Metabolic rate diversity

The level of energy turnover in every living cell defines the rate of its exhaustion, malfunction, and tumor incidence. Evolutionary increase in the body size itself, which is typically accompanied by lowered metabolic rate and increased size of cells, most likely reduces the chance of cancer development in big organisms (Fig.2). However, it should be noted that beside body size there are at least several other physiological and ecological factors directly affecting metabolic rates (see Starostová et al. 2009; Maciak et al. 2011a). This may explain why there are many exceptions from the allometry of metabolism, such as naked mole rats (Heterocephalus glaber), relatively small (∼30–35 g) rodents. Naked mole rats are characterized by much lower mass-specific BMR and longer life span (20–30 years) than expected by their size (de Magalhães and Costa 2009), as well as simultaneous resistance to both congenital and experimentally induced cancerogenesis (Edrey et al. 2011; Manov et al. 2013). Although the cell size of mole rats remains undescribed, their cells exhibit upregulation of cyclin-dependent kinase (Cdk) inhibitor, p16, which prevents cell division and favors cell growth (Sedivy 2009; Seluanov et al. 2009). The overexpression of p16 in naked mole rats, in conjunction with Cdk's inhibitor p27, seems to create a double barrier to cell proliferation and cancerogenesis.

Conclusions

Peto's paradox does not seem to apply to intraspecies comparisons in which there are good examples of a positive correlation between body size and cancer incidence, including studies showing increased cancer risk in tall women (Green et al. 2011; Collaborative Group on Epidemiological Studies of Ovarian Cancer 2012). Similarly, large dog breeds that have lower metabolic rates exhibit higher incidence of osteosarcomas (Dobson 2013). However, we note that many dog breeds have been subject to a strong pressure of artificial selection that, beside increased tumor incidence, resulted in many other health-related disadvantages, including heart dysfunction, hip dysplasia, arthritis, and bone debilitating (Ettinger and Feldman 1995). In the case of humans, an above average height or obesity are often associated with abnormal levels of hormones and growth-related biomolecules leading to increased cell division rates (Leroi et al. 2003). The latter, in turn, result in higher cancer risk (e.g., Jenkins and Besser 2001).

In conclusion, we believe that although Peto's paradox is likely a multifactor phenomenon, its solution will remain elusive unless cell size and metabolic rate are taken into consideration.

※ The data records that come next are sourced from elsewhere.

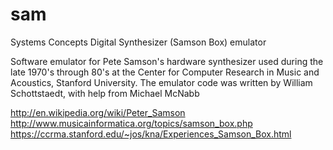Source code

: sam
===
Systems Concepts Digital Synthesizer (Samson Box) emulator

Software emulator for Pete Samson's hardware synthesizer used during the late 1970's through 80's at the Center for Computer Research in Music and Acoustics, Stanford University.
The emulator code was written by William Schottstaedt, with help from Michael McNabb

http://en.wikipedia.org/wiki/Peter_Samson
http://www.musicainformatica.org/topics/samson_box.php
https://ccrma.stanford.edu/~jos/kna/Experiences_Samson_Box.html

Natural selection has elaborated effective and fine-tuned tumor-suppressive mechanisms that ensure homeostasis between cancer incidence and mechanisms of resistance against it (Bredberg 2012; Kang and Michalak 2014). Anticancer factors are presumably subject to evolutionary trade-offs and further investment in anticancer defense, especially in postreproductive stages, can actually be selectively disadvantageous (Bredberg 2012). Solving Peto's paradox will be central to our understanding the evolutionary trade-offs and their relationship to metabolic parameters and underlying genetics.